Townes Van Zandt – Live at the Old Quarter, Houston, Texas

One of the worst things that can happen at a show is for the songs on the stage to reproduce the songs from the studio, yet live records fall into this trap more often than not. Crowd noise is cleaned up and artificially returned between songs. Rather than reproducing the best show, tracks are culled from multiple shows. Part of what makes live music great though is the imperfection and the unplanned, the human fallibility, the very human element itself. Instead, too many live records are more akin to a sitcom with a laugh track rather than a live audience. If there is any place in music that just screams for authenticity, it is the live show and, by extension, the live record.

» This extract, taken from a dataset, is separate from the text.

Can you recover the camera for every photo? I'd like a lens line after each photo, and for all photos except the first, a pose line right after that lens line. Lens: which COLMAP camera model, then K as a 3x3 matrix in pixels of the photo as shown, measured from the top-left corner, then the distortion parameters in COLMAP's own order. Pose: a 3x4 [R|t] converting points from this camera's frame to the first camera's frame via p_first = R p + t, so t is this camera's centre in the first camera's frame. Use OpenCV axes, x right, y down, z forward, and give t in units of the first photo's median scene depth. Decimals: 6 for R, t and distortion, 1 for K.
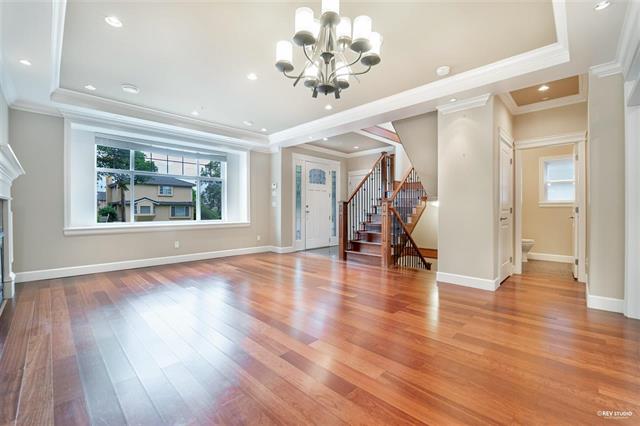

The first track on Live at the Old Quarter is an announcement, not just of Townes Van Zandt’s set, but also the location of the restrooms, pool tables and cigarette machine. Before Van Zandt goes into his opener, “Pancho and Lefty,” he apologizes for the air conditioning being off. “It gets really hot; I don’t know what we’re gonna do.” Why does this matter? Because a live record should feel live. This sets the ugly, comfortable scene of sitting in a hot, muggy, smoky bar…and being rivetted by the unadulterated and imperfect beauty of a great songwriter and his songs and his banter and jokes. There is the sense of getting to know the real Townes Van Zandt across thousands of miles and nearly five decades as if he is sitting right there rather than the turntable.

The reason that Live at the Old Quarter is such a great live record, aside from being just a collection of great songs, is its purity. The record is the show almost entirely intact. According to the liner notes, only a few instances of bar glasses breaking were edited out and, though I would never know they were removed, I miss even that. But in the end, Live at the Old Quarter is perhaps the most human experience I’ve ever had without having anyone around. Through it, Townes Van Zandt is more than a songwriter. He’s a friend.

Released: 1977

3 thoughts on “Townes Van Zandt – Live at the Old Quarter, Houston, Texas

  1. Chuck

    I’m only six songs in but you touched on so much important stuff in this review, not just about this album but about live albums in general.

    This is the kind of show I love. You can tell it’s a small crowd. You can tell the audience is into it because, as TVZ says after “Pancho & Lefty,” “Man, I never heard it so quiet in here before.” You can tell TVZ is into it just by listening to his performances. But then there’s all the other stuff, the stuff that usually gets edited out of live albums: the corny comments, the dirty jokes, the banter with the audience. (I love that someone in the audience is announcing all the things that are upstairs before the emcee does on the opening track.) I agree, the only thing missing is the glasses breaking.

    There’s no universal definition of a great live album but I’m with you that it needs to be more than just a bunch of performances edited together with an applause track on top of it. Unfortunately, that’s usually what we get, if we’re lucky. If we were to define a great live album, though, this would be a mighty fine place to start.

  2. bobvinyl Post author

    There were some surprises in that list. I do think there is a distinction between a live in the studio recording and a live with an audience recording. The former is not necessarily a fake (though often it is). All of the Peel Sessions are live in the Radio 1 studio and they have very different feel than “produced” studio tracks. But I guess the big difference is that there is no sense of passing them off as something they are not.

    The article mentions Alive II, but I think Alive was also largely overdubs. Also, isn’t the second Dead record a live recording doctored in the studio? The latter was not marketed as “live,” so I understand that is different. I think it raises the question of whether there is value in these fake live recordings too. The Alive records, if you can stomach Kiss, actually turned out pretty well. I think Paul Stanley, when he finally fessed up, said that you would not have heard the vocals otherwise. I think we can all agree that the sham of it all is a bad thing, but does that make the end result bad or just the marketing? I still like the single show, no overdubs, all the bumps and bruises approach and to me that is a true live recording that captures something amazing, but I wonder if there is room for semi-live recordings too. I mean, do we need Kiss to be authentic?

  3. Chuck

    I think that’s a fair point about Kiss. Oddly, not every live show is only about the music, and Kiss is a perfect example.

    We also have to remember that not everyone wants the same thing out of a concert or a live recording. When I go see a band I love, I want them to turn the songs inside out, to improvise and experiment and explore, to show secrets in the songs that aren’t on the record. I love hearing the extra verses or the stretched out arrangement or the improvisational solos. But a lot of people go to concerts and want to hear a song they know that reflects the excitement of being performed live in the moment, or they buy a live album because they want the hits.

    I saw Tricky in the late ’90s and he did a then-unreleased song called Bury the Evidence that was insane. It was like 10 or 12 minutes long and it built and built and built. Every pass through the chord progression, the band would crank it up a notch, and each time you’d think, “It can’t get any more powerful than this” and then they’d elevate it even higher. It was one of the most exciting things I’ve ever experienced in concert. That’s the kind of stuff I love experiencing live, those things that are filled with mistakes and flubs and broken glasses in the background, but are still perfect in spite of (or because of) the intensity of the moment.